Exposição sobre a revolução dos cravos em Portugal

Aquela madrugada que todos esperavam

Giovani soldati ricevono l'omaggio floreale da una bambina.
18 julho 2024

Lisboa, são 00h20 de 25 de abril de 1974. A estação da rádio Renascença transmite inesperadamente a canção Grândola, Vila Morena do cantor e compositor José Afonso: uma música antifascista, proibida pelo regime no poder durante 48 anos. É o esperado sinal para dar início às operações militares que, em breve e sem violências, levarão ao fim da ditadura iniciada pelo general António Óscar Carmona em 1926 e tornada ainda mais dura por António de Oliveira Salazar, que lhe sucedeu em 1932. Ainda de noite, os soldados procedem à detenção dos altos oficiais fiéis ao regime, ocupando lugares estratégicos como o aeroporto e a prisão política. A população começa a sair às ruas ao lado dos militares. O chefe do governo, Marcelo Caetano, que sucedeu a Salazar em 1970, rende-se à tarde e às 23h20 é aprovada a lei que dissolve a Assembleia nacional e o Conselho de Estado. Foram necessárias menos de 24 horas para encerrar um longo e obscuro capítulo da história e dar início a um processo revolucionário que levará o país à liberdade e à democracia com a aprovação, apenas dois anos mais tarde, da nova constituição.

Rápida, popular, pacífica e a única na Europa depois da segunda guerra mundial, a revolução dos cravos — assim chamada devido ao gesto de uma florista, Celeste Caeiro, que numa praça de Lisboa ofereceu cravos aos soldados — é, portanto, um ponto de mudança para o país.
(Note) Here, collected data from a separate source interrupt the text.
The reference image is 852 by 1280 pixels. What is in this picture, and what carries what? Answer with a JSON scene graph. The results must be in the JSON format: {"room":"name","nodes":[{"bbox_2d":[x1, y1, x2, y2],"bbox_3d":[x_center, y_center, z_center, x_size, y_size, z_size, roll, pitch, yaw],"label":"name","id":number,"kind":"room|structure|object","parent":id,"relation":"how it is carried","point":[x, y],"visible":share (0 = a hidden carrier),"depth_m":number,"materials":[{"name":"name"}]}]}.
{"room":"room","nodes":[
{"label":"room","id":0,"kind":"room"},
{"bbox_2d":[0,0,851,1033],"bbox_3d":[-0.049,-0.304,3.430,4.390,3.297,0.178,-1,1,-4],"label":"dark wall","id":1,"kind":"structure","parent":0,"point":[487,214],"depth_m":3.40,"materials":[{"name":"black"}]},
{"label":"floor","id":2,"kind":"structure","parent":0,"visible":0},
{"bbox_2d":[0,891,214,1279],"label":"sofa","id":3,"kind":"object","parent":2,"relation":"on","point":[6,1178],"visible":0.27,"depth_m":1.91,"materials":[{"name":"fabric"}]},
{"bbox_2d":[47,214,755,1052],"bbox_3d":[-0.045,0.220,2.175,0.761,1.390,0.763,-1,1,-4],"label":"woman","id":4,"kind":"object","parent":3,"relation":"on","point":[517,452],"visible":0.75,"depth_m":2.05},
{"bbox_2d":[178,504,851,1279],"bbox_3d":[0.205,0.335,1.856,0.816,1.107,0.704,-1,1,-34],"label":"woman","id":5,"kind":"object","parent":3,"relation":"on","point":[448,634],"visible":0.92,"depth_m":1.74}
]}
O que prevaleceu foi a vontade do povo português de se livrar de meio século de ditadura — aquele modelo de Estado novo que tanto evocava o fascismo italiano — e de pôr fim à guerra colonial, com a possibilidade de uma vida e de um futuro diferentes, marcados por uma forma de participação coletiva, por uma cultura e uma informação finalmente livres.

Cinquenta anos mais tarde, promovido pela embaixada de Portugal, no “Mattatoio” de Roma está a ser realizada uma interessante exposição intitulada L’alba che aspettavo (A madrugada que eu esperava), preparada por Alessandra Mauro e acompanhada por um rico catálogo (Roma, Contrasto, 2024, 200 páginas), que revive aqueles momentos através do testemunho de protagonistas, ilustrações e fotografias daquela época, incluindo também as mudanças políticas, sociais e culturais que posteriormente se verificaram no país.
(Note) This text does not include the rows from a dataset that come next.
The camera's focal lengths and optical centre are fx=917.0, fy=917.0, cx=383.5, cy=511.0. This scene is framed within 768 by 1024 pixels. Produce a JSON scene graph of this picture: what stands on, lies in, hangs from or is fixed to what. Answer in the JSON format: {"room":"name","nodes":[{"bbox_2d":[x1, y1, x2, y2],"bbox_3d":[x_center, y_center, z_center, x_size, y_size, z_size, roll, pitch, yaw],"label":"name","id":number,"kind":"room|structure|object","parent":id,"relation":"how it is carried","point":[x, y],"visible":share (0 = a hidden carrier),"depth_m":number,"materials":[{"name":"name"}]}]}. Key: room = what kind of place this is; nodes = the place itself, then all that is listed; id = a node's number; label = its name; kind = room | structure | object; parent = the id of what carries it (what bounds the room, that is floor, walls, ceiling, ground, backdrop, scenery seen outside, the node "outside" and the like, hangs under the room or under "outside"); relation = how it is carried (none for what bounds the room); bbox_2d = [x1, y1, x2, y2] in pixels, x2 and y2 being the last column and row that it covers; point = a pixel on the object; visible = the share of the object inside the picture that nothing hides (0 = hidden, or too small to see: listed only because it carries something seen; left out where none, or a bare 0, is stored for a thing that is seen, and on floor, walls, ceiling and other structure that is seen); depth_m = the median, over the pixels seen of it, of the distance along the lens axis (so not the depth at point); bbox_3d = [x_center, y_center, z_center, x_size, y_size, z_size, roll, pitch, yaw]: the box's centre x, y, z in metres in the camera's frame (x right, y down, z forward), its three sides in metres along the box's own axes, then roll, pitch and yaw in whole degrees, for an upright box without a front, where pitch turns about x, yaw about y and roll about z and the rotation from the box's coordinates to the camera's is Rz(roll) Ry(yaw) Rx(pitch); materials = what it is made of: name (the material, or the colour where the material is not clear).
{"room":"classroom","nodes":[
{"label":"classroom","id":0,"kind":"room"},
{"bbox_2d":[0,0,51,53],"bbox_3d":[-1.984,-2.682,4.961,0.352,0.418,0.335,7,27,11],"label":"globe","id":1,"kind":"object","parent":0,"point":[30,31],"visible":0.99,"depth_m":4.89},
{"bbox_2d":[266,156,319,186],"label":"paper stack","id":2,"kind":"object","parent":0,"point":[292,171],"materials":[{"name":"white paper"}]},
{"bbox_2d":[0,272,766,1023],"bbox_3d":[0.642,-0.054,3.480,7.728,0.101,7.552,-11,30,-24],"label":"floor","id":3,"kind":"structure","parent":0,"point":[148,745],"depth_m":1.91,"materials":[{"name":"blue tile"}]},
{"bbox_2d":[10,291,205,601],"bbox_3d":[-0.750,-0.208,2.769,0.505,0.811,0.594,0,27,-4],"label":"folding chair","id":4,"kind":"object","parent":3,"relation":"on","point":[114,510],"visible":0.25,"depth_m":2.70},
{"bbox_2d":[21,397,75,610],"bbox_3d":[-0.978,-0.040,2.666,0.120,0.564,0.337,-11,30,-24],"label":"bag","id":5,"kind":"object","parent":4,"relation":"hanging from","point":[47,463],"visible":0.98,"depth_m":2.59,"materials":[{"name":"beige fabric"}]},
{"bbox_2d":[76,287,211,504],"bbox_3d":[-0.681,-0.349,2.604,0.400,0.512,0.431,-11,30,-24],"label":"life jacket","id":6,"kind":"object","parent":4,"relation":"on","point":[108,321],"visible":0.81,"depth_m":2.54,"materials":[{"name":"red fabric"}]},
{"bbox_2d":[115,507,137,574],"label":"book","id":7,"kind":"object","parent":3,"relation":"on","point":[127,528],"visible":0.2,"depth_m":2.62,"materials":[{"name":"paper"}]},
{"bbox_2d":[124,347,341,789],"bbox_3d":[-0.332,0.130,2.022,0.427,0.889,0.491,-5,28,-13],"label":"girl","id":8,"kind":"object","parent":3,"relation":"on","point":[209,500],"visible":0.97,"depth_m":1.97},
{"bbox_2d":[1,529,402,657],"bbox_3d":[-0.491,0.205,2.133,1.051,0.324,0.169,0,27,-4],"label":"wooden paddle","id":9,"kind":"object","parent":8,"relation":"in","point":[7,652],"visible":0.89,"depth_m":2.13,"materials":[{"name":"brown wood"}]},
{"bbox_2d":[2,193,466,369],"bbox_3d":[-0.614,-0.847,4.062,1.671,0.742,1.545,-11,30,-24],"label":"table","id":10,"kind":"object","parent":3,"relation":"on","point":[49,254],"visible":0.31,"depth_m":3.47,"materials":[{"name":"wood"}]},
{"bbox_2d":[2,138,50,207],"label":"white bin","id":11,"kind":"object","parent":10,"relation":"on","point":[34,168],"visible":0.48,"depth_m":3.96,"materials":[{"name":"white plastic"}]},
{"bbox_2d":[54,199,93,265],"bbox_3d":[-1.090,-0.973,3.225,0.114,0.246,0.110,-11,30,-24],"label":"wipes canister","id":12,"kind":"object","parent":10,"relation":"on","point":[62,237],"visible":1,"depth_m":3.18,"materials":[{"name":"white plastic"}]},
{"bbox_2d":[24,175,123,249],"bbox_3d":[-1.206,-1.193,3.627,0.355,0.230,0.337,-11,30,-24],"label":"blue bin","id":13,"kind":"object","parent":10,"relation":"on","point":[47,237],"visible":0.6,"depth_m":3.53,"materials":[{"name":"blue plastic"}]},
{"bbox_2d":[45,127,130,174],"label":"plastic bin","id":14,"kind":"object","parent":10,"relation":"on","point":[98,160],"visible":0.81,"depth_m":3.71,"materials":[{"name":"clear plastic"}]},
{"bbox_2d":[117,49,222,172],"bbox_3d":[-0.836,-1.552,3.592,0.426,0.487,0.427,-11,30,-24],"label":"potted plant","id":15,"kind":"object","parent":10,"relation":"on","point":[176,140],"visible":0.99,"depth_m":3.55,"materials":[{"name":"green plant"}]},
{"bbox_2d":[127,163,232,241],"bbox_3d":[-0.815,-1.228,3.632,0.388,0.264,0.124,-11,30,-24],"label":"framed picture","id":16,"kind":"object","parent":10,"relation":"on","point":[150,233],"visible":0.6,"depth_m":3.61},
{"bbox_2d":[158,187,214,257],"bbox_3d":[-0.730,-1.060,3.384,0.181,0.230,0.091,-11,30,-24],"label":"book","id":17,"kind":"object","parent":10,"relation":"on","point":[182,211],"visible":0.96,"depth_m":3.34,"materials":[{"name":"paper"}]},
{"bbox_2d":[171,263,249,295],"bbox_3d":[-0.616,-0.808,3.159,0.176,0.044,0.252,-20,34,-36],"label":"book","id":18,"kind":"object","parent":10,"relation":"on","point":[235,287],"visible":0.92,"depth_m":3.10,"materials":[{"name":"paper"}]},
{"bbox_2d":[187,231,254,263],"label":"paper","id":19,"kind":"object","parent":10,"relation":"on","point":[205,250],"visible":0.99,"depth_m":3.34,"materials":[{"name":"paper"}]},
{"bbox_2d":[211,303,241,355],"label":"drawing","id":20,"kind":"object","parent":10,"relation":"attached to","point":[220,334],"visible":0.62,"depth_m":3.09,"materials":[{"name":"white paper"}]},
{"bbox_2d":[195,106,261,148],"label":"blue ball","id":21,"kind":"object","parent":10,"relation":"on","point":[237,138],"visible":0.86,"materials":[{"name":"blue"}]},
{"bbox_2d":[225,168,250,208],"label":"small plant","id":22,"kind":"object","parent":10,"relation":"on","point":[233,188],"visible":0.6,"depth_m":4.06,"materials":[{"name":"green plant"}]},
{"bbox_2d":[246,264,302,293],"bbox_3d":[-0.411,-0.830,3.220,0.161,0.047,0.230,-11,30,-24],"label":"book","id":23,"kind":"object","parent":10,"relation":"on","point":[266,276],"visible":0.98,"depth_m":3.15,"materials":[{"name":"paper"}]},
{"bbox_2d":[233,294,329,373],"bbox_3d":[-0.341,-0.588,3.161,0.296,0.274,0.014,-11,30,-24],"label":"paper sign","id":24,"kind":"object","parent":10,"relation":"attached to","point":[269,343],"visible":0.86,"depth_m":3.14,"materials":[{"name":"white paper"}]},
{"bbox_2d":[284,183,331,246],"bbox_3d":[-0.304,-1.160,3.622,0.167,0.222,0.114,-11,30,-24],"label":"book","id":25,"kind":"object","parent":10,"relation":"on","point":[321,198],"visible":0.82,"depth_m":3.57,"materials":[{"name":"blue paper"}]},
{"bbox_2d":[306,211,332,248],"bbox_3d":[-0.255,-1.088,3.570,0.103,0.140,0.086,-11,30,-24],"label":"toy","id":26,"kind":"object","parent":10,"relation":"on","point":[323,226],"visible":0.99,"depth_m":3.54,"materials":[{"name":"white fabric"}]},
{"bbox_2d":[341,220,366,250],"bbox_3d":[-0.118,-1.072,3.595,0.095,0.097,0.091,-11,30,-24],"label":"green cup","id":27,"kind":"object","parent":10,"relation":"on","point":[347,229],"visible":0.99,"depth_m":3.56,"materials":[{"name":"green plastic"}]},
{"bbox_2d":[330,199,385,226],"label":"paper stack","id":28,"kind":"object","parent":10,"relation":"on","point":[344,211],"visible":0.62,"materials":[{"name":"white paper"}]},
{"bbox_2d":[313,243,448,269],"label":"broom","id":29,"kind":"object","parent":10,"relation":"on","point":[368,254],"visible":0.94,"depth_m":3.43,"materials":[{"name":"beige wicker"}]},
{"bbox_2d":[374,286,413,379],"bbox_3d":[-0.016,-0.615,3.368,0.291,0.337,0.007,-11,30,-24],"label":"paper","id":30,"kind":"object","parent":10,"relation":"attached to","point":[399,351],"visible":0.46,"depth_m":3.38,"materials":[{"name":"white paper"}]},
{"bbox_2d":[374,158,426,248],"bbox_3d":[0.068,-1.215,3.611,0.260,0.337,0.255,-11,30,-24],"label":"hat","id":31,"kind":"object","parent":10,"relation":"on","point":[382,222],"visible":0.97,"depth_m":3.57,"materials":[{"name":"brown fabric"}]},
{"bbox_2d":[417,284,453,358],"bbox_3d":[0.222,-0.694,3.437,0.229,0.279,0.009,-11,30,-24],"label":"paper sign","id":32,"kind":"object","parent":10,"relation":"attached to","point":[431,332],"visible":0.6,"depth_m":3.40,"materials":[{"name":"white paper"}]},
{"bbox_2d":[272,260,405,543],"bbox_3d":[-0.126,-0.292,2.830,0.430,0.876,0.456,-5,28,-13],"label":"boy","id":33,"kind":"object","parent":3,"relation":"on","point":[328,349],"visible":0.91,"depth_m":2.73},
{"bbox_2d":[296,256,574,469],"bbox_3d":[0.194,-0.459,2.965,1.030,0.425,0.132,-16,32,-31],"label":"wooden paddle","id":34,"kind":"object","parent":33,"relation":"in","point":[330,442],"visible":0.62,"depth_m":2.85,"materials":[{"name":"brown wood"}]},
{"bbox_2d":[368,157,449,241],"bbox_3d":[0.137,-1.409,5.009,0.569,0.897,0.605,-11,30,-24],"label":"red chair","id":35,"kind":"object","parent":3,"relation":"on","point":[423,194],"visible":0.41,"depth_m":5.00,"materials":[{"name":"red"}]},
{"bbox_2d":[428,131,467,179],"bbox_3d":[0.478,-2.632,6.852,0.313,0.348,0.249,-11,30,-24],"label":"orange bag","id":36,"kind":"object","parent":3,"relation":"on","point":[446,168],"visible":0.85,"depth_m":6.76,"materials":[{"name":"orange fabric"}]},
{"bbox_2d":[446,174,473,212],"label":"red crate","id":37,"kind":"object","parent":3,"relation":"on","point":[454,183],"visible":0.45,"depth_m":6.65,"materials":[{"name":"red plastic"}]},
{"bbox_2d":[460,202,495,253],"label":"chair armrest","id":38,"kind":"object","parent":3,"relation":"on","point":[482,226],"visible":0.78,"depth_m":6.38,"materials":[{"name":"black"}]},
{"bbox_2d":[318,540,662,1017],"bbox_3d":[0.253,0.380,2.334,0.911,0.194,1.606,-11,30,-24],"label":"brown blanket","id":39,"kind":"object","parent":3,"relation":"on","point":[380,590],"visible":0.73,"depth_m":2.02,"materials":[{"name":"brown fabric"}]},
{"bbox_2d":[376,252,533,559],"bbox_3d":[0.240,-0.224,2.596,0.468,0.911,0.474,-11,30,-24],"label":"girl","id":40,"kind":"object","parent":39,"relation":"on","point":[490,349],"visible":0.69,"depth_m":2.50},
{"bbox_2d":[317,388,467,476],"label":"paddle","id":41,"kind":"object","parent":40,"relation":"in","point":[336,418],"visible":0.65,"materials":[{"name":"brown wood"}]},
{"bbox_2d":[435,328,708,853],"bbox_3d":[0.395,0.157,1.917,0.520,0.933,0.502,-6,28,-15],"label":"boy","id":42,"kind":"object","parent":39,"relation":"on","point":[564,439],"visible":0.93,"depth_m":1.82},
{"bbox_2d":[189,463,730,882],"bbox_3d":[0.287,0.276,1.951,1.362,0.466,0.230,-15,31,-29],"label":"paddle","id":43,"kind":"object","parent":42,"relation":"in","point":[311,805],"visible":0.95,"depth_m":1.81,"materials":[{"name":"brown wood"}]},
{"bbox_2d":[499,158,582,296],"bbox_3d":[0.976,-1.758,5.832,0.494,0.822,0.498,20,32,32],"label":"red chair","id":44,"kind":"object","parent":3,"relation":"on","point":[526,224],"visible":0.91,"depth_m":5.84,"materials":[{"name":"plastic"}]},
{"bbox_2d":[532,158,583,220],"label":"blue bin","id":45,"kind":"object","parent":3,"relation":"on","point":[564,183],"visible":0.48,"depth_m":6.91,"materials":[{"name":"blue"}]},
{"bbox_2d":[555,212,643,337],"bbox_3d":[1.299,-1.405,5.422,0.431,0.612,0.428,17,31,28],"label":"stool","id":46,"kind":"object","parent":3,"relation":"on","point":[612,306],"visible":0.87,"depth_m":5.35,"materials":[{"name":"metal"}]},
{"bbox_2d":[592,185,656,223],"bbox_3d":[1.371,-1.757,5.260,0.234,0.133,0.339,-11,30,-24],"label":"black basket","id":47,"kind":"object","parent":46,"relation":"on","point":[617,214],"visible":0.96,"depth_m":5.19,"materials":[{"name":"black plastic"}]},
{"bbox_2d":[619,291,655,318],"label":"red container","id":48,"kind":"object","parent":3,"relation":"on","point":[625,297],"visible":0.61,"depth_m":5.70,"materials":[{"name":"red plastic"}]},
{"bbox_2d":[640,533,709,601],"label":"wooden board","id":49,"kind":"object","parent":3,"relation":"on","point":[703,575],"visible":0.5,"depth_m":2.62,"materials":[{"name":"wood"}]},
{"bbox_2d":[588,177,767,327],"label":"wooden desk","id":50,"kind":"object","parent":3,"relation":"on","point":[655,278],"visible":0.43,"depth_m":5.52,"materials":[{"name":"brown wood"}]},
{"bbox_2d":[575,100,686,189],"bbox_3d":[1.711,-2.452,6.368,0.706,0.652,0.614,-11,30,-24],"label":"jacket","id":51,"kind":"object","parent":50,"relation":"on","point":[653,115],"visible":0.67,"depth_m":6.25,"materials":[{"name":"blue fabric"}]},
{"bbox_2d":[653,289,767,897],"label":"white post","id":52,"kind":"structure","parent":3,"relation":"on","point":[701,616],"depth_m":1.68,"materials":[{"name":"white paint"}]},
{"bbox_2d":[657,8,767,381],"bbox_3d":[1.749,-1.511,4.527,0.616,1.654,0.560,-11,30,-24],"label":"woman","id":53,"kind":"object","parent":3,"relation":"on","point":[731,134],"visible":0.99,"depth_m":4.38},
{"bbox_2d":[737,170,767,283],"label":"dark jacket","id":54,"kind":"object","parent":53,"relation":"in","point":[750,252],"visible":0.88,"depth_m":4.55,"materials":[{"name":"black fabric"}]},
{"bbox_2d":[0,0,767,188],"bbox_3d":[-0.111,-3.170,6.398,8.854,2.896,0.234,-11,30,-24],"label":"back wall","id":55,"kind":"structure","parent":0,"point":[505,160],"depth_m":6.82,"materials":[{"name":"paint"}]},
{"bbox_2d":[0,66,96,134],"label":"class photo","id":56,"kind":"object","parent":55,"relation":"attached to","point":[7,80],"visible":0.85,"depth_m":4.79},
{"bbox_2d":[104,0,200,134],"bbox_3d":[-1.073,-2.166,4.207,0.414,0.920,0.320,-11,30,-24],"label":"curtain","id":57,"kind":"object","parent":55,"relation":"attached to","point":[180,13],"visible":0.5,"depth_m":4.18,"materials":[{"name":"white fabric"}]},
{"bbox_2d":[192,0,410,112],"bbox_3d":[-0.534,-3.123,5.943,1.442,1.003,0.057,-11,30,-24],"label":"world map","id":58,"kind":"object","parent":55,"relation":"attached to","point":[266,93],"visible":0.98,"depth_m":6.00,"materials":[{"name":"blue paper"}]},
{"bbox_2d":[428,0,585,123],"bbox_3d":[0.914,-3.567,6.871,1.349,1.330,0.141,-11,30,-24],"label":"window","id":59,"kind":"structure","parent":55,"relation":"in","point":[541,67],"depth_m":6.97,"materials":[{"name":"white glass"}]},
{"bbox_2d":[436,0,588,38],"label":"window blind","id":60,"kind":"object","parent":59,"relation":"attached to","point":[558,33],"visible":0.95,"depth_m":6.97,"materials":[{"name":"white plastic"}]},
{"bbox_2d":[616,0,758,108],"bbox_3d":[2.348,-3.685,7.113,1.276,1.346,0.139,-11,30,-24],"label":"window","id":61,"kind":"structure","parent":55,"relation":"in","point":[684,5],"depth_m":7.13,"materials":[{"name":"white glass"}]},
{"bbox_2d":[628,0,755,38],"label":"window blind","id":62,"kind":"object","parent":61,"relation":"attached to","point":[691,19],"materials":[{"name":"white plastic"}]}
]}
A exposição, intitulada “Portugal, abril de 1974. Imagens e memórias de uma revolução”, está dividida em duas grandes partes. A primeira é constituída por uma cronologia detalhada, em que a leitura temporal dos acontecimentos é acompanhada por retratos de protagonistas e por fotografias emblemáticas daqueles dias, que não foram fruto de um golpe improvisado, mas o resultado de um longo processo. Com efeito, durante pelo menos oito meses os militares da nova geração que já não eram expressão da elite, mas da classe média e das camadas sociais menos abastadas, programavam a destituição da ditadura.

A segunda parte aborda, pelo contrário, certos temas e “visões” do processo de renascimento social desencadeado por tais acontecimentos, que tornaram única aquela experiência. Trata-se, nomeadamente, da reforma agrária e, mais ainda, da mudança radical do papel da mulher na sociedade.

Nesta ótica, a exposição desenvolve-se com as imagens dos grandes fotógrafos que, desde o primeiro momento, saíram às ruas para testemunhar o que ocorria diante dos seus olhos, a começar por Alfredo Cunha e Carlos Gil. E com eles, entre outros, Mário Valera Gomes, Guy Le Querrec, Peter Collis, Fausto Giaccone, Sebastião Salgado e Ingeborg Lippman, estes últimos para descrever o que acontecia nas colónias, com especial destaque para os partidários do Movimento popular de libertação de Angola, contra a ocupação colonial portuguesa, graças às fotografias tiradas em 1969 por Augusta Conchiglia.

Aberta até 25 de agosto, a exposição é, então, uma oportunidade única para quem quer saber mais ou simplesmente aproximar-se pela primeira vez da “revolução dos cravos”. «Procuramos oferecer os instrumentos indispensáveis para compreender o que ocorreu, de que modo e quando e, por outro lado, para recuperar o clima do momento, as suas novidades, descobertas e conquistas», explica a curadora, que conclui a sua nota introdutória ao catálogo citando os versos da poetisa Sophia de Mello Breyner Andresen, os mesmos de onde foi tirado o título da exposição e do volume, que resumem admiravelmente a expetativa e o desejo de mudança daqueles dias: «Esta é a madrugada que eu esperava / O dia inicial inteiro e limpo / Onde emergimos da noite e do silêncio / E livres habitamos a substância do tempo».